A liturgia do 25.º Domingo do Tempo Comum convida-nos a escolher entre a “sabedoria do mundo” e a “sabedoria de Deus”. A “sabedoria do mundo” talvez nos torne importantes, humanamente falando; mas apenas nos proporciona uma felicidade efémera. A “sabedoria de Deus”, por outro lado, não nos assegura glórias e triunfos humanos; mas leva-nos ao encontro de algo infinitamente mais valioso: a Vida verdadeira e eterna.
No Evangelho – Mc 9,30-37 – Jesus, imbuído da lógica de Deus, apresenta aos discípulos o caminho que se dispõe a percorrer: é o caminho do dom da vida, do amor até ao extremo, da entrega na Cruz. Jesus está plenamente convencido de que esse caminho é o caminho que conduz à Vida plena. Mas os discípulos, impregnados da lógica do mundo, têm dificuldade em comprometerem-se com essa opção: preferem as honras, os privilégios, o poder. Jesus, no entanto, não está disposto a baixar a fasquia; e avisa-os de que quem não estiver disponível para abraçar a “loucura da cruz”, não terá lugar na comunidade do Reino.
Estamos na primeira parte do Evangelho diante do segundo anúncio da Paixão de Jesus: sofrimento, morte e Ressurreição. Como nos anúncios anterior e posterior, a moldura é de incompreensão por parte dos discípulos. É difícil para os seguidores de Jesus entenderem a Cruz como caminho de vida e de salvação.
Na segunda parte do Evangelho, estabelece-se um antagonismo: o Senhor anuncia-lhes o caminho da Cruz – que é sinal de serviço, despojamento e entrega –; em contrapartida, os discípulos especulam quem seria o maior do grupo – sinônimo de suas ambições, em busca de poder e status. Jesus ratifica a posição daquele que deseja ser seu seguidor: “se alguém quiser ser o primeiro, que seja o último de todos e aquele que serve a todos”. A criança torna-se protótipo daqueles que entenderam a dinâmica do Reino e do seguimento a Jesus: a humildade, amor generoso, serviço gratuito e acolhida dos mais vulneráveis e sofridos.
Na segunda leitura – Tg 3,16-4,3 –, um “mestre” cristão do primeiro século exorta os discípulos de Jesus a viverem de acordo com a “sabedoria do alto”, que é fonte de paz, de misericórdia e de frutos bons. A recusa em viver de acordo com a “sabedoria do alto” gera divisões, conflitos, ciúmes, discórdias, que causam sofrimento pessoal e impedem a comunhão dos irmãos. Os frutos da verdadeira sabedoria, paz e bondade mostram-se superiores à inveja e à ambição. Sábio é aquele que sabe manter uma “boa conduta”, mesmo diante das adversidades, e sabe construir relações fraternas.
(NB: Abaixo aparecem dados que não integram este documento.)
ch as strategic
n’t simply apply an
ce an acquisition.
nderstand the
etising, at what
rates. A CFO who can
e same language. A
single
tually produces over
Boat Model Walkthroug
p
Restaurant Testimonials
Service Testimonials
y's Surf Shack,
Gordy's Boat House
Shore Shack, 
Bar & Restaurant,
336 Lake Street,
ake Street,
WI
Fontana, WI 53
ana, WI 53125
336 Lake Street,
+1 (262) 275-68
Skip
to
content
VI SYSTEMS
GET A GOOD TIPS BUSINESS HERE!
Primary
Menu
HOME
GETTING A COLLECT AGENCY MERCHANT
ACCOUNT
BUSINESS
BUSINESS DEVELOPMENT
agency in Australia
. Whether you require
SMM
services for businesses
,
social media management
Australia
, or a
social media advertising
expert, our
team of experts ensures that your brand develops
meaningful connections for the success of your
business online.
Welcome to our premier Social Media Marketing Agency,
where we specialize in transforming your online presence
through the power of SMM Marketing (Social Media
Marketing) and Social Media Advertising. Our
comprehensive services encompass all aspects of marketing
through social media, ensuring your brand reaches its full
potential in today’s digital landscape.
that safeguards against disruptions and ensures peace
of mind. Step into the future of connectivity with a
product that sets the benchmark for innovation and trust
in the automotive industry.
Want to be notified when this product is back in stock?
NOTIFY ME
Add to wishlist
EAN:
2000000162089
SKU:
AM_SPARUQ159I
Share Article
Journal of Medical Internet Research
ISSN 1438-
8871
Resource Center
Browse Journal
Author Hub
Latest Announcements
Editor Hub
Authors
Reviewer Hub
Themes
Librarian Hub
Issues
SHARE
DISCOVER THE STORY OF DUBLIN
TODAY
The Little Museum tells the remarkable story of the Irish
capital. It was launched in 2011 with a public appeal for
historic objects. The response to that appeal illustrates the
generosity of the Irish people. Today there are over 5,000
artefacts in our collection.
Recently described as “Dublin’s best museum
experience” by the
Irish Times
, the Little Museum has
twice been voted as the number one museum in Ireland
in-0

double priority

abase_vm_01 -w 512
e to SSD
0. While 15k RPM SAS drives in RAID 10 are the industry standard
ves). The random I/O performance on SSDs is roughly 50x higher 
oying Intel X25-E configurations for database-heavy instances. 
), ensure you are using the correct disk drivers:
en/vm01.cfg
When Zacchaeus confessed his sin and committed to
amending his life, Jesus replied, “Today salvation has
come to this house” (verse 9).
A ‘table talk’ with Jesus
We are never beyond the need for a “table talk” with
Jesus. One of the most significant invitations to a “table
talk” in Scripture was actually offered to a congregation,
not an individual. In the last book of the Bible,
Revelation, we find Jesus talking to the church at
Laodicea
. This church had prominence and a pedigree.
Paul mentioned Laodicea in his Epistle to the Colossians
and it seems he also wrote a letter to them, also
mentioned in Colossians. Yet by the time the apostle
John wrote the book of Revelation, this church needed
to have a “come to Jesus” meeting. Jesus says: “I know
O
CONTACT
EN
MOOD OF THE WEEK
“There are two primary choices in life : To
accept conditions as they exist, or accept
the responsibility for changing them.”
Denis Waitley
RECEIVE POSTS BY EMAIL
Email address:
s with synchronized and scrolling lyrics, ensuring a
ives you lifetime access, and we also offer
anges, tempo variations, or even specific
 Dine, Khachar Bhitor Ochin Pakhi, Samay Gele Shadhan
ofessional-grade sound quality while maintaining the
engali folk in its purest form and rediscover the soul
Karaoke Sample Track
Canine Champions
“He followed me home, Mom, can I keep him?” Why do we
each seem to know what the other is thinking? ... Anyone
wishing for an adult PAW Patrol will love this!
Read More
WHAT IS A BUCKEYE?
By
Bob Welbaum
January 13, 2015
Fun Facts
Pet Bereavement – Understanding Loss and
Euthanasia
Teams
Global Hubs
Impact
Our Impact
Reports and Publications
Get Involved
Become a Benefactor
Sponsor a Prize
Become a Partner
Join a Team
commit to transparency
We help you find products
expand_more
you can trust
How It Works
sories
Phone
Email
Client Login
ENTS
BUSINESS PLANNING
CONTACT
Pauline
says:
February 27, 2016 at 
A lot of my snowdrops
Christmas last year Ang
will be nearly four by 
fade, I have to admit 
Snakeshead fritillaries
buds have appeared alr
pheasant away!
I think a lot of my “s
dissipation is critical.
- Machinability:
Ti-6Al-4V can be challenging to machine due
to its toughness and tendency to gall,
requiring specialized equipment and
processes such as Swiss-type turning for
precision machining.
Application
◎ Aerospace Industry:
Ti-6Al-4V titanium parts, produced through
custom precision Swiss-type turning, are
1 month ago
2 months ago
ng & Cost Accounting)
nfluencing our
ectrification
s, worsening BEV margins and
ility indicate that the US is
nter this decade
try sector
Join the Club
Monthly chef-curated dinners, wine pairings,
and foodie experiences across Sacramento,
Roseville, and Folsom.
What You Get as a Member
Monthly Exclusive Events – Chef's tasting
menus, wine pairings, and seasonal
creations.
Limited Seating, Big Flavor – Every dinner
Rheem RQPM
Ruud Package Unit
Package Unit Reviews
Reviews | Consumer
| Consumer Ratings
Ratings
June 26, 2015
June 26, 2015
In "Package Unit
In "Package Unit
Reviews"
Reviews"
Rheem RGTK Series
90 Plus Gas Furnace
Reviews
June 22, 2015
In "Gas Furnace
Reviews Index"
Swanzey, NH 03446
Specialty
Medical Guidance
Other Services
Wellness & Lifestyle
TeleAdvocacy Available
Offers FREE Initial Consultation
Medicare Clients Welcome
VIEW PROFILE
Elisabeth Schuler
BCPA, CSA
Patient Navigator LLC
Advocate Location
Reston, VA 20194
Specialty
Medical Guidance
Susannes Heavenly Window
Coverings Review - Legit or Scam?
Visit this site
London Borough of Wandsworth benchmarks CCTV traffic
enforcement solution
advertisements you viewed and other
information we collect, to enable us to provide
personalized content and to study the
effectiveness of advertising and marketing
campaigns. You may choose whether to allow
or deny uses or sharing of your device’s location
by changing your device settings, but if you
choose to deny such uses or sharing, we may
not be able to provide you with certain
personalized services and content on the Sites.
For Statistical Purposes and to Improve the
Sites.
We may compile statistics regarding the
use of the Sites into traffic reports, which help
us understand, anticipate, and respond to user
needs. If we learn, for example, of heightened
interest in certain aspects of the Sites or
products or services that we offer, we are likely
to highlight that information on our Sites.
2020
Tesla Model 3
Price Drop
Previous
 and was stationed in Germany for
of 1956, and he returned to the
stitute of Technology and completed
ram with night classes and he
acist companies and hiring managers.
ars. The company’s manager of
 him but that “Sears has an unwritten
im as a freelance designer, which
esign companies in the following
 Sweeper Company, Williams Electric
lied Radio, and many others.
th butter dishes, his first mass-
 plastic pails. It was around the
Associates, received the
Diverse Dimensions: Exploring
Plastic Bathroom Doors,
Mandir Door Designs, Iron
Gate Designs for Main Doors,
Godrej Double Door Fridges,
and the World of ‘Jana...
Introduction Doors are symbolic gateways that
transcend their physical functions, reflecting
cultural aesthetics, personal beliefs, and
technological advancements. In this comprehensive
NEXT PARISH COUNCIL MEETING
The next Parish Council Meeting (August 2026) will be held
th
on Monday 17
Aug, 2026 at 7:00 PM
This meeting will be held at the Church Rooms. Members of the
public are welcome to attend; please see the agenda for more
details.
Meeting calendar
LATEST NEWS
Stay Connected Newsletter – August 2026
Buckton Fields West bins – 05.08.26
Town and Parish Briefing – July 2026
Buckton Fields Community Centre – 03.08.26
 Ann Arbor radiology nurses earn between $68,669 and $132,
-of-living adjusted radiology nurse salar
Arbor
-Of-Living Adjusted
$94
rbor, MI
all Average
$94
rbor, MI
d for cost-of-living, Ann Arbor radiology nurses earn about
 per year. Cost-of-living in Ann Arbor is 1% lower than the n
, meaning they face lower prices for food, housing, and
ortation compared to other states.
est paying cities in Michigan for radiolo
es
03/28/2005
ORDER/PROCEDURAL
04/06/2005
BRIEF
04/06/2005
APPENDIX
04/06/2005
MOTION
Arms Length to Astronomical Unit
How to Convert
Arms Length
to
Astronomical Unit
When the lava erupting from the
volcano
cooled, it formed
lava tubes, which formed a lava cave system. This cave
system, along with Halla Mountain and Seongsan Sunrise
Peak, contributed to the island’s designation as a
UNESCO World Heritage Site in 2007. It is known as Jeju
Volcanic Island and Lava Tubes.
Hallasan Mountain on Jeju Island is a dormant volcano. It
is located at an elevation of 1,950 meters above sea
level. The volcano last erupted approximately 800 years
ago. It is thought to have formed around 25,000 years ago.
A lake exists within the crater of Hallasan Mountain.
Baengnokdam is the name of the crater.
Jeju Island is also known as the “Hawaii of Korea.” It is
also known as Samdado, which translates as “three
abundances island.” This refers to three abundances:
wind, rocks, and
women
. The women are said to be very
A verdadeira justiça proporciona a paz e a harmonia entre as pessoas. Ambição, orgulho e inveja são como um câncer que corrói as relações comunitárias e também a sociedade.
A primeira leitura – Sb 2,12.17-20 – desvenda a estratégia dos “ímpios” para lidarem com os “justos” que os incomodam. Os “justos”, incompreendidos, desprezados, hostilizados a cada passo pelos “ímpios”, não terão uma vida fácil e indolor; mas, coerentes com a sua fé, viverão com o coração cheio de paz e saberão que Deus está do lado deles. A lógica do mundo é levar vantagem em tudo, e os que se opõem a isso não são aceitos. Sempre houve perseguição aos que desejam construir uma sociedade mais justa, fraterna e solidária. Muitos morreram por essa causa, e muitos continuarão a morrer.
Neste domingo peçamos a Deus a graça da humildade. Não é fácil “descer do pedestal” e abandonar os privilégios para a exemplo do Mestre, pôr-se a serviço. Quem acolhe o pequeno – aquele que é pouco valorizado pela sociedade –, acolhe o próprio Jesus, e quem acolhe Jesus, acolhe seu Pai. Uma criança, desprovida de ambição e poder, é apresentada como modelo do Reino. A ambição e a vaidade desviam os corações daquilo que é o mais importante: o amor e a doação. Jesus abraça os pequeninos, e não os poderosos. Não é fácil abraçar o projeto de Jesus; é mais fácil abraçar a autopromoção e o desejo de ser o primeiro, sem se importar com os outros. Somos convidados a fazer a diferença em gestos concretos que consiste em servir e em se doar. Vivamos a sabedoria de Deus: servir e se doar!